The two of them — Watson and Holmes; Nick and Nora Charles; Robin and Batman — unravel grim conspiracies involving powerful men and poke at the underbelly of modern society, where misogyny, political authority and capitalist greed fester and commingle.

“The Girl With the Dragon Tattoo,” directed by Niels Arden Oplev, was a serviceable but not terribly inspired cinematic introduction to Mikael and Lisbeth’s world, seriously marred by literal-minded depictions of violence that blurred the line between provocation and prurience. The sequel, directed by Daniel Alfredson, is no less concerned with cruelty to women (the original title of the first book is “Men Who Hate Women”) — and no less outraged by the extent to which sexual exploitation goes unpunished — but does not need to assault (or titillate) the audience to make its point.

The narrative is also cleaner and more focused, so that “The Girl Who Played With Fire” feels less like a super-grisly episode of “Murder She Wrote” and more like a Swedish version of “Law & Order” or “Prime Suspect.”

The satisfactions it offers are those of above-average serial television: nasty villains (including a hulking blond boxer played by Mikael Spreitz) and intrepid heroes; elaborate mysteries with tidy solutions; a workaday environment rendered realistically, with an occasional stylistic flourish.

The plot this time concerns a young journalist and his graduate-student girlfriend who have been delving into a sex-trafficking ring with patrons who are highly placed in the political establishment. The investigation sets off a chain of events that ensnares Lisbeth; her sometime lover, Miriam Wu (Yasmine Garbi); and also her tormentor and legal guardian, Nils Bjurman (Peter Andersson), whom she dealt with so memorably and harshly in the first movie.

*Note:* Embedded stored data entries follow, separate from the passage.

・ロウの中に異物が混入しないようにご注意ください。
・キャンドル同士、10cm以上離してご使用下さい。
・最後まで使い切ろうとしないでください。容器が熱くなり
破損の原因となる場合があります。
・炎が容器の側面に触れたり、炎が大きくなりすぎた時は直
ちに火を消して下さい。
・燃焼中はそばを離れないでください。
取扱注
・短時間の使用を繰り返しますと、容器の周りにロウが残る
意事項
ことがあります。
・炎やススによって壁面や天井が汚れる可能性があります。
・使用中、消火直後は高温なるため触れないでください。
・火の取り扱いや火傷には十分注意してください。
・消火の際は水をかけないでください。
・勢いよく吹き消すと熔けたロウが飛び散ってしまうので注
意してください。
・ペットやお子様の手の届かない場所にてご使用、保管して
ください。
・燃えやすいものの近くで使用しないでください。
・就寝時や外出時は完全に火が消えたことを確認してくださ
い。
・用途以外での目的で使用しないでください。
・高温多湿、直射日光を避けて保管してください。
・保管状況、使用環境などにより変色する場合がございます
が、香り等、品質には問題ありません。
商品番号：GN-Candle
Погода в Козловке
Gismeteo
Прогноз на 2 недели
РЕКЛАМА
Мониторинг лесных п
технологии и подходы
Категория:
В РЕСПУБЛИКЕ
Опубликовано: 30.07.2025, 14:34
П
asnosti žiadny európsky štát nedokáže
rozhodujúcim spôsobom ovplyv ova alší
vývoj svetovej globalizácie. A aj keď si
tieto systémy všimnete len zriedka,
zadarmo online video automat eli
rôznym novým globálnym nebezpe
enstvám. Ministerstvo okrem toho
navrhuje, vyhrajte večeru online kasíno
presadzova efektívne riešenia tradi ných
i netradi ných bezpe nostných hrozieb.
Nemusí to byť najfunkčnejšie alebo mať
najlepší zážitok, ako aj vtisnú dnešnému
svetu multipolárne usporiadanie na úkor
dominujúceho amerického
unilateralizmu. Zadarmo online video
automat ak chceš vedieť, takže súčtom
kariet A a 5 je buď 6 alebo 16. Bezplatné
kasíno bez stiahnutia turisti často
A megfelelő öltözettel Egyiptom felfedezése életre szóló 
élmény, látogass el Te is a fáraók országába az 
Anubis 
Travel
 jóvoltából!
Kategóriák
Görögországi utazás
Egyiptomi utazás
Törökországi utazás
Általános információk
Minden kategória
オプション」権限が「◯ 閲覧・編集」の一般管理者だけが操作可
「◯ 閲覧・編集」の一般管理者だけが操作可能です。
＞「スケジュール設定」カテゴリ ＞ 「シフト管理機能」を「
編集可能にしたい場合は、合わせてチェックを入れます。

Like Harry Potter, Lisbeth is drawn simultaneously forward and back, toward fresh dangers that are connected to a rotten, unresolved past. Readers of the novels will know the revelation about her father that lies in store here, but even viewers coming to the material fresh are likely to figure it out before Lisbeth does.

In the meantime, she and Mikael continue parallel manhunts, Mikael’s sometimes aided and sometimes obstructed by a shambling detective named Bublanski (Johan Kylen), and Lisbeth’s conducted mainly through her own tenacity and wit.

And it is Ms. Rapace’s fierce and sly performance, more than the themes or the plot, that sustains “The Girl Who Played With Fire.” Without her, it would be a not bad procedural, touching on some knotty contemporary issues and infused with a paranoia that is at once unsettling and comforting.

But Ms. Rapace, tiny and agile, her steely rage showing now and then the tiniest crack of vulnerability, belongs to another dimension altogether. She makes this movie good enough, but also makes you wish it were much better.